YOUR INSTRUCTIONS: Please reproduce all of the rows below word for word, leaving nothing out.

BEGIN MATERIAL SUPPLIED

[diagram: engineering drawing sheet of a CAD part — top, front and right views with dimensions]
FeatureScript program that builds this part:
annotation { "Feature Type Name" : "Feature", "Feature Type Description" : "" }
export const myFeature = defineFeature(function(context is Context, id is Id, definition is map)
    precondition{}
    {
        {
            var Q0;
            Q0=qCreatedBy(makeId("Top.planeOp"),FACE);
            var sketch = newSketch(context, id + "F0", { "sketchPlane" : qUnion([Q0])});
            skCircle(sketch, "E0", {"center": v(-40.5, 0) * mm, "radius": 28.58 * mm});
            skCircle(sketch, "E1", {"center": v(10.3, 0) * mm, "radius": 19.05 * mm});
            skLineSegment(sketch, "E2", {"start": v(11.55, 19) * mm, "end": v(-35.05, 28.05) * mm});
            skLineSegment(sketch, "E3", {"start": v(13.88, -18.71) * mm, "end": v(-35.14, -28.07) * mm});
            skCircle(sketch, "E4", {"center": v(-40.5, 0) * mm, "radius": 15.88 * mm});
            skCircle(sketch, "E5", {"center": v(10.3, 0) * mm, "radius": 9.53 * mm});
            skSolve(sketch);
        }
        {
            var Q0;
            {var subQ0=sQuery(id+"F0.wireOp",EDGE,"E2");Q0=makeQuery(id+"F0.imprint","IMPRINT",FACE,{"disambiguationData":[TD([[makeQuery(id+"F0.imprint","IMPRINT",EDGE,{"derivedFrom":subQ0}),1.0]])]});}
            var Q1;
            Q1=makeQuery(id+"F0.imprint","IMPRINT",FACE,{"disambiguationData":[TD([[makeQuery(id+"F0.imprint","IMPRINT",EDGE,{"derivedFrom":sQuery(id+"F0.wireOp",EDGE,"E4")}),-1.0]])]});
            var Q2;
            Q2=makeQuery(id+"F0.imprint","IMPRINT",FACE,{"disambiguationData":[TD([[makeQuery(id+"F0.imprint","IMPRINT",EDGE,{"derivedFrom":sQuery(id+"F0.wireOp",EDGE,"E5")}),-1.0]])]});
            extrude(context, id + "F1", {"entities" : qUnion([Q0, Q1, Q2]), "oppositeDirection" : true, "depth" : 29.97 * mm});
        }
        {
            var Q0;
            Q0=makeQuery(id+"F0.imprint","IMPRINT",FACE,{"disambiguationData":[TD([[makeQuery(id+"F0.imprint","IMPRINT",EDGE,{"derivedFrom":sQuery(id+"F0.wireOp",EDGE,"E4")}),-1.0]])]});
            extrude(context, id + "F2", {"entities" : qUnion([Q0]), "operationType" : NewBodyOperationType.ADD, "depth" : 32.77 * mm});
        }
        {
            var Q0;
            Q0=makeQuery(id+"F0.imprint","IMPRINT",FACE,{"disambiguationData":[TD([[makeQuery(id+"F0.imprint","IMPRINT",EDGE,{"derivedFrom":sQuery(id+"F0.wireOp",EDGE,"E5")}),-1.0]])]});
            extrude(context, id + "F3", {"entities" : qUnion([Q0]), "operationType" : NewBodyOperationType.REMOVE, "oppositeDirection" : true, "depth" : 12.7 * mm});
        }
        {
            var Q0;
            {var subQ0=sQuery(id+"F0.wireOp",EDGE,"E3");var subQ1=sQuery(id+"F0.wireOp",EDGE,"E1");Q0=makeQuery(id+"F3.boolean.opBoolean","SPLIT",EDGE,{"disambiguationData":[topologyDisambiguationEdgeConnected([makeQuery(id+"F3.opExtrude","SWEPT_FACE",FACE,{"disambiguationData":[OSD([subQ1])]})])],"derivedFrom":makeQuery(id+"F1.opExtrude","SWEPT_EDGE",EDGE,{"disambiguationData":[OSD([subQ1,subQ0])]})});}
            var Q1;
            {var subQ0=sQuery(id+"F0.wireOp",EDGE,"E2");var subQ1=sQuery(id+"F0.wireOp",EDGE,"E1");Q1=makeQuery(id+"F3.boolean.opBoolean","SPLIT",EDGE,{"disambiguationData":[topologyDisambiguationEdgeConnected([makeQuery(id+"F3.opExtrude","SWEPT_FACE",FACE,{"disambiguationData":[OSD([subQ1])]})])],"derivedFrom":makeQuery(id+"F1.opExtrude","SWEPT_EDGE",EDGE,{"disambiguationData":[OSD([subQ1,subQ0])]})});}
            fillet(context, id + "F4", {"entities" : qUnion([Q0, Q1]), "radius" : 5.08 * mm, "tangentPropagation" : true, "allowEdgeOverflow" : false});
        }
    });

END MATERIAL SUPPLIED

WRITTEN RESPONSE:
[diagram: engineering drawing sheet of a CAD part — top, front and right views with dimensions]
FeatureScript program that builds this part:
annotation { "Feature Type Name" : "Feature", "Feature Type Description" : "" }
export const myFeature = defineFeature(function(context is Context, id is Id, definition is map)
    precondition{}
    {
        {
            var Q0;
            Q0=qCreatedBy(makeId("Top.planeOp"),FACE);
            var sketch = newSketch(context, id + "F0", { "sketchPlane" : qUnion([Q0])});
            skCircle(sketch, "E0", {"center": v(-40.5, 0) * mm, "radius": 28.58 * mm});
            skCircle(sketch, "E1", {"center": v(10.3, 0) * mm, "radius": 19.05 * mm});
            skLineSegment(sketch, "E2", {"start": v(11.55, 19) * mm, "end": v(-35.05, 28.05) * mm});
            skLineSegment(sketch, "E3", {"start": v(13.88, -18.71) * mm, "end": v(-35.14, -28.07) * mm});
            skCircle(sketch, "E4", {"center": v(-40.5, 0) * mm, "radius": 15.88 * mm});
            skCircle(sketch, "E5", {"center": v(10.3, 0) * mm, "radius": 9.53 * mm});
            skSolve(sketch);
        }
        {
            var Q0;
            {var subQ0=sQuery(id+"F0.wireOp",EDGE,"E2");Q0=makeQuery(id+"F0.imprint","IMPRINT",FACE,{"disambiguationData":[TD([[makeQuery(id+"F0.imprint","IMPRINT",EDGE,{"derivedFrom":subQ0}),1.0]])]});}
            var Q1;
            Q1=makeQuery(id+"F0.imprint","IMPRINT",FACE,{"disambiguationData":[TD([[makeQuery(id+"F0.imprint","IMPRINT",EDGE,{"derivedFrom":sQuery(id+"F0.wireOp",EDGE,"E4")}),-1.0]])]});
            var Q2;
            Q2=makeQuery(id+"F0.imprint","IMPRINT",FACE,{"disambiguationData":[TD([[makeQuery(id+"F0.imprint","IMPRINT",EDGE,{"derivedFrom":sQuery(id+"F0.wireOp",EDGE,"E5")}),-1.0]])]});
            extrude(context, id + "F1", {"entities" : qUnion([Q0, Q1, Q2]), "oppositeDirection" : true, "depth" : 29.97 * mm});
        }
        {
            var Q0;
            Q0=makeQuery(id+"F0.imprint","IMPRINT",FACE,{"disambiguationData":[TD([[makeQuery(id+"F0.imprint","IMPRINT",EDGE,{"derivedFrom":sQuery(id+"F0.wireOp",EDGE,"E4")}),-1.0]])]});
            extrude(context, id + "F2", {"entities" : qUnion([Q0]), "operationType" : NewBodyOperationType.ADD, "depth" : 32.77 * mm});
        }
        {
            var Q0;
            Q0=makeQuery(id+"F0.imprint","IMPRINT",FACE,{"disambiguationData":[TD([[makeQuery(id+"F0.imprint","IMPRINT",EDGE,{"derivedFrom":sQuery(id+"F0.wireOp",EDGE,"E5")}),-1.0]])]});
            extrude(context, id + "F3", {"entities" : qUnion([Q0]), "operationType" : NewBodyOperationType.REMOVE, "oppositeDirection" : true, "depth" : 12.7 * mm});
        }
        {
            var Q0;
            {var subQ0=sQuery(id+"F0.wireOp",EDGE,"E3");var subQ1=sQuery(id+"F0.wireOp",EDGE,"E1");Q0=makeQuery(id+"F3.boolean.opBoolean","SPLIT",EDGE,{"disambiguationData":[topologyDisambiguationEdgeConnected([makeQuery(id+"F3.opExtrude","SWEPT_FACE",FACE,{"disambiguationData":[OSD([subQ1])]})])],"derivedFrom":makeQuery(id+"F1.opExtrude","SWEPT_EDGE",EDGE,{"disambiguationData":[OSD([subQ1,subQ0])]})});}
            var Q1;
            {var subQ0=sQuery(id+"F0.wireOp",EDGE,"E2");var subQ1=sQuery(id+"F0.wireOp",EDGE,"E1");Q1=makeQuery(id+"F3.boolean.opBoolean","SPLIT",EDGE,{"disambiguationData":[topologyDisambiguationEdgeConnected([makeQuery(id+"F3.opExtrude","SWEPT_FACE",FACE,{"disambiguationData":[OSD([subQ1])]})])],"derivedFrom":makeQuery(id+"F1.opExtrude","SWEPT_EDGE",EDGE,{"disambiguationData":[OSD([subQ1,subQ0])]})});}
            fillet(context, id + "F4", {"entities" : qUnion([Q0, Q1]), "radius" : 5.08 * mm, "tangentPropagation" : true, "allowEdgeOverflow" : false});
        }
    });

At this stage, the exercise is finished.